How do I mount the motor in my Buggy?

Frequently Asked Questions about The Edge Buggies answered here!

How do I mount the motor in my Buggy?

Postby Baboon » Sat Apr 26, 2008 1:30 pm

Here are a couple of examples in fitting a motor to your buggy.

Fitting a Yamaha TRX/TDM into a Piranha or Hypersprint.

The Yamaha TRX/TDM850 is an easy fit in the Piranha as it’s a very compact motor.
Main consideration is lining up the chain.
First drop the motor into an approximate position, wrap a chain around the two sprockets so you can see if the chain will foul on anything.
This will give you an indication as to go up or down or forward & back with the motor for ideal position.
Make sure the word "YAMAHA" on the side cover is horizontal.
Pack the motor up with scrap steel or timber wedges to the ideal position.
Take the chain off & use a straight edge across the motor & rear axle sprocket to line up the sprockets.
Keep in mind the two sprockets may be slightly different thicknesses.
You need to square the motor to the frame, you may be able to work off the machined face under the motors sprocket cover.
Pick the most simple mount once the motor is solid & in position & tack weld that in first.
Then go around the motor & make the other mounts.
You may have to make some of the mounts removable, keeping in mind the best direction to get the motor in & out of the chassis.
To make a removable mount you can manufacture a matching pair of rectangular flange plates from flat bar.
One is drilled & tapped & welded to the chassis, the other has matching clearance holes & is part of your removable mount.
Plates of 1" x 1/4", (25x6mm) flat bar around 2", (50mm) long, with a hole in each end where they will bolt together.

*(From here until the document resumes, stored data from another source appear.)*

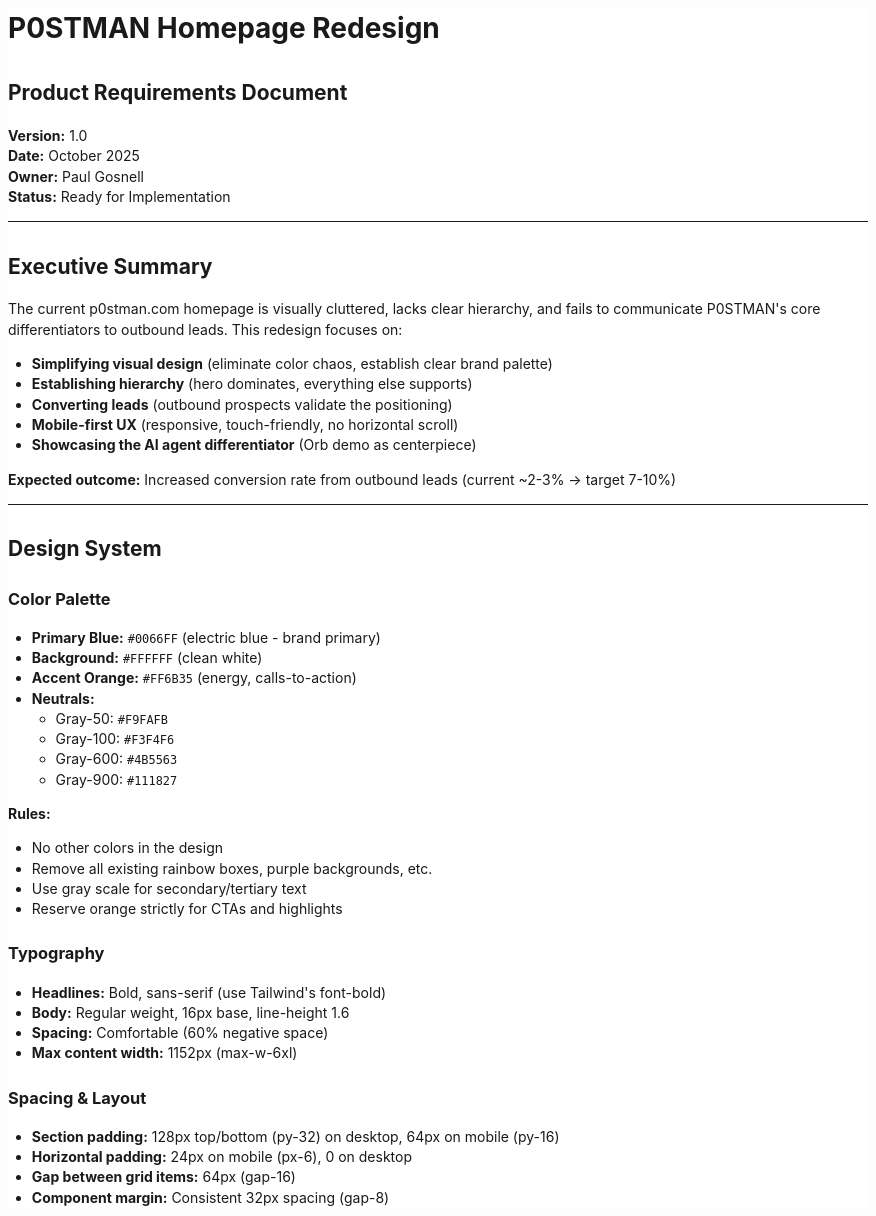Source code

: # P0STMAN Homepage Redesign
## Product Requirements Document

**Version:** 1.0  
**Date:** October 2025  
**Owner:** Paul Gosnell  
**Status:** Ready for Implementation  

---

## Executive Summary

The current p0stman.com homepage is visually cluttered, lacks clear hierarchy, and fails to communicate P0STMAN's core differentiators to outbound leads. This redesign focuses on:

- **Simplifying visual design** (eliminate color chaos, establish clear brand palette)
- **Establishing hierarchy** (hero dominates, everything else supports)
- **Converting leads** (outbound prospects validate the positioning)
- **Mobile-first UX** (responsive, touch-friendly, no horizontal scroll)
- **Showcasing the AI agent differentiator** (Orb demo as centerpiece)

**Expected outcome:** Increased conversion rate from outbound leads (current ~2-3% → target 7-10%)

---

## Design System

### Color Palette
- **Primary Blue:** `#0066FF` (electric blue - brand primary)
- **Background:** `#FFFFFF` (clean white)
- **Accent Orange:** `#FF6B35` (energy, calls-to-action)
- **Neutrals:** 
  - Gray-50: `#F9FAFB`
  - Gray-100: `#F3F4F6`
  - Gray-600: `#4B5563`
  - Gray-900: `#111827`

**Rules:**
- No other colors in the design
- Remove all existing rainbow boxes, purple backgrounds, etc.
- Use gray scale for secondary/tertiary text
- Reserve orange strictly for CTAs and highlights

### Typography
- **Headlines:** Bold, sans-serif (use Tailwind's font-bold)
- **Body:** Regular weight, 16px base, line-height 1.6
- **Spacing:** Comfortable (60% negative space)
- **Max content width:** 1152px (max-w-6xl)

### Spacing & Layout
- **Section padding:** 128px top/bottom (py-32) on desktop, 64px on mobile (py-16)
- **Horizontal padding:** 24px on mobile (px-6), 0 on desktop
- **Gap between grid items:** 64px (gap-16)
- **Component margin:** Consistent 32px spacing (gap-8)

Fitting a Kawasaki KLX650 into a Sidewinder

The easiest way is to sit the motor on the chassis in approx the right position.

The main thing you are trying to achieve with a Sidewinder is lining up the centre of the engines output sprocket with the centre of the rear swing arm pivot point.

Take note of the difference in height between the motor output sprocket centre & the suspension arm pivot centre.

Let’s say as an example its 40mm.

Then look at the area of the chassis that is stopping the motor going downwards by 40-45mm.

Keep in mind the motor has to drop 40mm & what area of the motor will foul on the chassis once it’s dropped down 40mm.

Isolate this area of the chassis & cut it out.

Now you can position the motor exactly where you want it.

Pack the motor into the correct position & take time to get the motor straight & square in the chassis, make sure it’s not going to move.

Now pick the mount that’s going to be easiest to make.
You can't make any rear mounts because you have cut out that section of the chassis so have a look at the lower front of the motor’s crankcase.

If you fabricate the mount & tack weld it in place so its reasonably strong, now you don't have to be quiet as careful with working around the motor, its now part mounted & unlikely to move around.

Pick the second mount to make.
The KLX has a mount on the front & back of the cylinder, the rear mount is closer to the chassis top frame so this is a good second mount to make.
It may be a good idea to make this mount a bolt on part so it’s easier to get the motor in & out.

Once you have the second mount secure & well tacked in you can remove all the packing pieces that were propping up the motor.

Now you can look at repairing the section of the chassis you cut out & re-box it around the motor.
Once this is done you can make the lower rear mount & that’s it.

Keep in mind at all times that you will need to be able to un-bolt the motor & it should easily lift out.